Saskatoon StarPhoenix

Mid-year update shows current budget remains a red-hot mess

- MURRAY MANDRYK Mandryk is the political columnist for the Regina Leader-Post. mmandryk@postmedia.com

There is no quick and easy way to extinguish the dumpster fire that has been the 2017-18 Saskatchew­an budget.

March’s blazing inferno may be over, but what smoulders will continue to scorch Premier Brad Wall and whomever becomes his successor.

In Wednesday’s mid-year update, current Finance Minister Donna Harpauer did about as good a job as anyone could juggling the hot embers she inherited from predecesso­r Kevin Doherty.

Harpauer’s problem, however, is even the good news isn’t all that great.

Yes, overall public debt is down $323 million, but it’s largely because a major SaskPower hydro electric developmen­t in the north is being shelved because of a slowdown in the mining sector.

Yes, the 2017-18 deficit is down a modest $6 million from the $685 million expected in March. But given the budget’s extreme cost-reduction measures, that’s like finding a nickel under your couch cushion.

And the cost of this modest deficit reduction is the complete draining of the $300-million contingenc­y fund, leaving the government vulnerable to whatever fluctuatio­ns we see in the other half of this fiscal year.

Moreover, as wise as it was for Doherty, Harpauer, et al. to set aside money in this unsettling year, was this emergency fund gobbled up by natural disasters? Nope.

The lack of crop insurance claims actually saved the Agricultur­e Ministry $91 million so far in this budget, while forest fires only cost the Environmen­t Ministry $14 million more.

So where did that $300-million contingenc­y fund go?

Well, according to the NDP Opposition on Thursday, a lot of it went to offset budgetary planning disasters.

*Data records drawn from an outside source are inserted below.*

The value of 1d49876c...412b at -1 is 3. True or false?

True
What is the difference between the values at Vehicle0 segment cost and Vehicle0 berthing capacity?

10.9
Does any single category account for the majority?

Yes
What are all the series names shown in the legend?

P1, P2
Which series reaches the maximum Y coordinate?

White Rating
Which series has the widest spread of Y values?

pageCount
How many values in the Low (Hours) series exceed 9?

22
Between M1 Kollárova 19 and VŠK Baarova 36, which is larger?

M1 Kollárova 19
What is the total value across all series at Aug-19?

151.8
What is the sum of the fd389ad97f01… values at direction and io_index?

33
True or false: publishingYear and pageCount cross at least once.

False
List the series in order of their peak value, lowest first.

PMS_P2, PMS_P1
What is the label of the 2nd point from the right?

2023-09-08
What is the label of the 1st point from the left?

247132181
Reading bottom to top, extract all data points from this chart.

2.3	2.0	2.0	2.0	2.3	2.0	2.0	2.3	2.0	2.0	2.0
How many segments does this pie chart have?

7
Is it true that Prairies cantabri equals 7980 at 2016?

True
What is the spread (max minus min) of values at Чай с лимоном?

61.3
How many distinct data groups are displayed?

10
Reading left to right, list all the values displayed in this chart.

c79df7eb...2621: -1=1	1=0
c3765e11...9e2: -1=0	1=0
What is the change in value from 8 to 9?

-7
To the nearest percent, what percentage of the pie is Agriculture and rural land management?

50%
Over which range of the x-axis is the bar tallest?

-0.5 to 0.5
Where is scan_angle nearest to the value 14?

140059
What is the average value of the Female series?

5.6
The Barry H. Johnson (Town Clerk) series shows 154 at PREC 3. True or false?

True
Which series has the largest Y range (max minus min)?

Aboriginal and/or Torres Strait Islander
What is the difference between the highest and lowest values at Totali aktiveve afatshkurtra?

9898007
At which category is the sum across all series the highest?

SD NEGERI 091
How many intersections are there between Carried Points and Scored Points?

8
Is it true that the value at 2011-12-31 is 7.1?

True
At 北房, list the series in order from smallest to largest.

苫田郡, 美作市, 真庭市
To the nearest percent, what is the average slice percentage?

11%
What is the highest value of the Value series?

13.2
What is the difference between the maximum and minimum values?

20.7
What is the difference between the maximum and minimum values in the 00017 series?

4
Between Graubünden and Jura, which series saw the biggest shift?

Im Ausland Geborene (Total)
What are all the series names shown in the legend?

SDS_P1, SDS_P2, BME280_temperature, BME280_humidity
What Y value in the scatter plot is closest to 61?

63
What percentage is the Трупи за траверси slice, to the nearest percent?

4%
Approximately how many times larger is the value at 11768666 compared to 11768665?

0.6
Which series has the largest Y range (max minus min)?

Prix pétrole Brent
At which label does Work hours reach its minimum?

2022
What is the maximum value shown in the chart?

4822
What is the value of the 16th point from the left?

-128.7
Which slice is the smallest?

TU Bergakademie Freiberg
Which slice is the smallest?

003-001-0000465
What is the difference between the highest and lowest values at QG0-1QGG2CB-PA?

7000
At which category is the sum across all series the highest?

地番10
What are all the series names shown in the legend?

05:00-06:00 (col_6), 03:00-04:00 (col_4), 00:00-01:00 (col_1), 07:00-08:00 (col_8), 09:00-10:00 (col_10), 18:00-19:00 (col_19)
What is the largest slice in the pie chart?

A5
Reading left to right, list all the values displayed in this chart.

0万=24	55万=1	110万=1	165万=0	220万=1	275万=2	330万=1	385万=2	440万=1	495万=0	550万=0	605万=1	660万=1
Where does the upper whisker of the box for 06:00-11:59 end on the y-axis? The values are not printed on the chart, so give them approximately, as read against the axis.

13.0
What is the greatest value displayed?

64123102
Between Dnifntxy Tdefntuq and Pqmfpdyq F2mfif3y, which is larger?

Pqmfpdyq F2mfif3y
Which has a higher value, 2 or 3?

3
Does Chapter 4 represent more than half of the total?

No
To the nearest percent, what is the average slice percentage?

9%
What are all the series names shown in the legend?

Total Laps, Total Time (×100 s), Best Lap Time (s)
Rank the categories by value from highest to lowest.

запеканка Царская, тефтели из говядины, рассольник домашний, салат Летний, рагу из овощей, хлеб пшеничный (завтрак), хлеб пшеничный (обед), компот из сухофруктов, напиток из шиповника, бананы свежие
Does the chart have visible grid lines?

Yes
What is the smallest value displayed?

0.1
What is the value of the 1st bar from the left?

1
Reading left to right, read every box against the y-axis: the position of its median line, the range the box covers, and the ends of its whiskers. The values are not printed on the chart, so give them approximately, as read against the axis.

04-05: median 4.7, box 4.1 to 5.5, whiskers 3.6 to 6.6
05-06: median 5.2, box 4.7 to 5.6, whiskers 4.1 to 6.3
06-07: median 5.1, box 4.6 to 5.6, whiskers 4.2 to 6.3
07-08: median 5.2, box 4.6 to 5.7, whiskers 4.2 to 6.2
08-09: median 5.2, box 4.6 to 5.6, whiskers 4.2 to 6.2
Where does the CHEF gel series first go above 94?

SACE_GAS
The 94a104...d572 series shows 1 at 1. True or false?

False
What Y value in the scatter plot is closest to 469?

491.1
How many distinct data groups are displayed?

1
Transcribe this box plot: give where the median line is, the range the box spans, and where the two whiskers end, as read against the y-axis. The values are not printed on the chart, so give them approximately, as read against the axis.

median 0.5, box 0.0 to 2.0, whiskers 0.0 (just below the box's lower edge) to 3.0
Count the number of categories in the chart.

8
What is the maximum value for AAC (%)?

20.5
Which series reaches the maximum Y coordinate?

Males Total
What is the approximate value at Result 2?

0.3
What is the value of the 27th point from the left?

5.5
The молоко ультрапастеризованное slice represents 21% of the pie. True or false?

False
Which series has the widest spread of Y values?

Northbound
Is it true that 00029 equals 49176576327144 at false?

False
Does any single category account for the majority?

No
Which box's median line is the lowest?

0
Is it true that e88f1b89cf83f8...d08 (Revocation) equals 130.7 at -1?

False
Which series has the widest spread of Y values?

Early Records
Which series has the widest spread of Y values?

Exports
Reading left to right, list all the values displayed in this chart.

Consider all the funding the government had to restore: $4.8 million back to libraries; the 10 per cent cut to communityb­ased organizati­ons; $600,000 to funeral costs for the indigent; the Hearing Aid Plan that was to be terminated on July 1; $3 million in SaskPower/SaskEnergy grants-in-lieu to specific towns and cities from the initial $36-million cut; $20 million to the University of Saskatchew­an’s College of Medicine; reducing the one-per-cent cut to the corporate tax rate to 0.5 per cent; the provincial sales tax exemption on service portion of oil and gas industry drilling; and extending the PST implementa­tion on insurance to August from July and the PST exemption on constructi­on material to June 30.

One of the biggest mid-year budget adjustment­s was the $55 million less in PST revenue the government took in because finance officials couldn’t anticipate the impact of not being able to collect the PST on already started commercial building developmen­ts.

Yes, it’s impossible for the government to anticipate every potential effect when such big and necessary changes are afoot.

And, yes, credit the Sask. Party government for recognizin­g this province can’t simply rely on the uncertain resource sector (its oil revenue projection­s are off $51 million) or sometimes even income tax (surprising­ly, off $110 million due to poorer employment situations).

Hiking the PST was tough, as was axing STC, which helped save $20 million in transporta­tion costs.

However, it should be noted the $1.995 billion the government now anticipate­s collecting from the PST in 2017-18 is $811 million more than the $1.184 billion the province collected on a five-per-cent PST last year.

And Finance Ministry figures aren’t showing much change in eating-out trends (the PST was extended to include restaurant meals).

But all this said, with oil and gas and income tax revenue projection­s off and collecting $55 million less on PST revenue, was it fair for Harpauer to say Wednesday this train wreck of a budget is “on track?”

In fact, when asked Wednesday about the budget centrepiec­e of a 3.5-per-cent wage/benefit rollback across the public sector, Harpauer said: “We’re not even remotely close in savings.”

A lack of wage reduction savings explains why there’s no contingenc­y fund anymore.

But it’s really just one of many ill-conceived notions in a budget that’s been a red-hot mess.